Shopkeepers in several commercial corridors describe the same pattern they reported before the law changed: organized resale of merchandise outside stores, slow response times to theft calls, and little visible enforcement pressure on the open secondary market. The new law raised the felony threshold for organized retail theft and added tools for prosecuting resale networks, but those mechanisms depend on prosecutorial discretion and police follow-through that business owners say they have not yet seen.

The San Francisco District Attorney's office and SFPD have not released case data specific to organized retail theft prosecutions since the law took effect. Without those numbers, it is not possible to assess whether enforcement has increased, stayed flat, or declined.

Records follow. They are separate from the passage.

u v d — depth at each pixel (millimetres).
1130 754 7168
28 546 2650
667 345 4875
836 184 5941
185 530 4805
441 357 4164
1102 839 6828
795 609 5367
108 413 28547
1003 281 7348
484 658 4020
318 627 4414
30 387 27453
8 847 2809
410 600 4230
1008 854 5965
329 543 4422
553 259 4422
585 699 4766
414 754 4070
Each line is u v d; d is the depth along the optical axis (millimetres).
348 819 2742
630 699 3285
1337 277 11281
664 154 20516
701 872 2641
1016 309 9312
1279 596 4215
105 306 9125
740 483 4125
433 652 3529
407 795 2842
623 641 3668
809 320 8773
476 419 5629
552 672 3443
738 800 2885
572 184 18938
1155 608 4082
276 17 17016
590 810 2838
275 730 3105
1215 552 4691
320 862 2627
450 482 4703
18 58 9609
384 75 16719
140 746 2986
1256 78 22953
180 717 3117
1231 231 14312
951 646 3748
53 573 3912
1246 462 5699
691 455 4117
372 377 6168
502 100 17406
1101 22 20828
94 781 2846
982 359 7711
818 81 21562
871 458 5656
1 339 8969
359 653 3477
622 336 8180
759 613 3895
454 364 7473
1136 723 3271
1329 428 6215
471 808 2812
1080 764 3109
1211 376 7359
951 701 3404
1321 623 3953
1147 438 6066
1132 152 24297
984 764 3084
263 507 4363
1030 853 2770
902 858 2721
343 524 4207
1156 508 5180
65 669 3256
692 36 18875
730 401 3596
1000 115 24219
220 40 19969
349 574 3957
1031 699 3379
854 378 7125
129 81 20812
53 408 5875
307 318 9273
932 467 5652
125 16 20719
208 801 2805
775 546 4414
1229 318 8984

What is clear is that the gap between what the legislation promised and what merchants are experiencing on the ground remains wide enough to generate sustained frustration. Business advocacy groups pushed hard for the state law after Proposition 47 reform and earlier legislative efforts produced mixed results. That history has made some owners skeptical that any single statutory fix resolves the problem without parallel investment in enforcement staffing and prosecution capacity.

The Board of Supervisors has not scheduled a hearing specifically on retail theft enforcement outcomes since the new law took effect. The Mayor's office has not issued updated guidance to SFPD on implementation priorities.

Watch for: whether the DA's office publishes organized retail theft prosecution data in its next quarterly report, and whether any supervisor calls an oversight hearing before the fall budget cycle closes.